Storm is a very exciting project that makes it dead simple to process real time data in a distributed, scalable way. It was originally developed at Twitter to perform the “trending” function. Creator Nathan Marz stated that Storm is "doing for realtime processing what Hadoop did for batch processing". Storm is great at running continuously running functions against incoming data. It can be used as an ETL engine, distributed RPC, or realtime Map/Reduce-like functions. Storm is not meant to replace Hadoop, but rather fill the data availability gap between when an event occurs to after your batch process completes its analysis of that data.
What does this project do?
The project uses the public API of two major Bitcoin exchanges (Bitstamp and MtGox) to determine if there has been a major price shift in a given period of time. Every 10 seconds it calculates the minimum, maximum, average, and volatility for the Bid (buy), Ask (sell), and Last price for each exchange over a 60 minute window. If the spread (maximum - minimum) is over $5 (and you have not recently been alerted) then it will send you an email. At its essence, this project essentially maintains aggregate statistics over any arbitrary values you wish to track. Similar to how “twitter trending” maintains a map of “Key -> count per interval”; this will maintain a map of “Key -> min/max/avg/count/volatility per interval”.

■ Available data ■
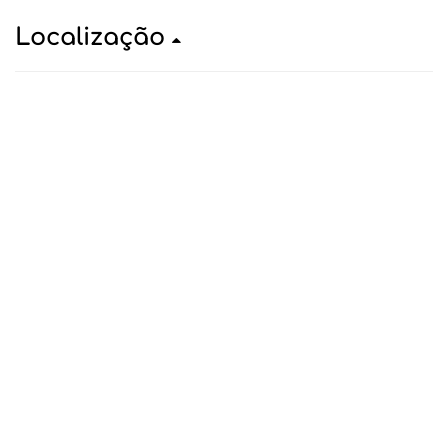
Localização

■ Problem set ■
[1] Answer these questions about the Storm passage:
(a) At which company was Storm originally developed, and for what function?
(b) Which two Bitcoin exchanges does the project draw data from?
(c) How often does the project calculate its statistics, and over what window of time?
[2] Carry on the Storm passage, starting after its last sentence.
The listing plays no part in the work here.

■ Activity answers ■
[1]
(a) Storm was developed at Twitter, to perform the "trending" function.
(b) Bitstamp and MtGox.
(c) Every 10 seconds, over a 60-minute window.

[2]
Where do we go from here?
While this use case works just fine for Storm, it may be overkill since there really isn’t that much data being generated. Storm is made to handle thousands of events per second. To fully utilize Storm’s potential perhaps we could connect to a NYSE web service and perform the same analysis against thousands of securities. Currently we are not persisting any of the interval statistics. If this project was developed further I would persist the data to Hadoop for offline analysis and develop machine learning algorithms to create dynamic alerts for any metric to determine “abnormal” changes in price.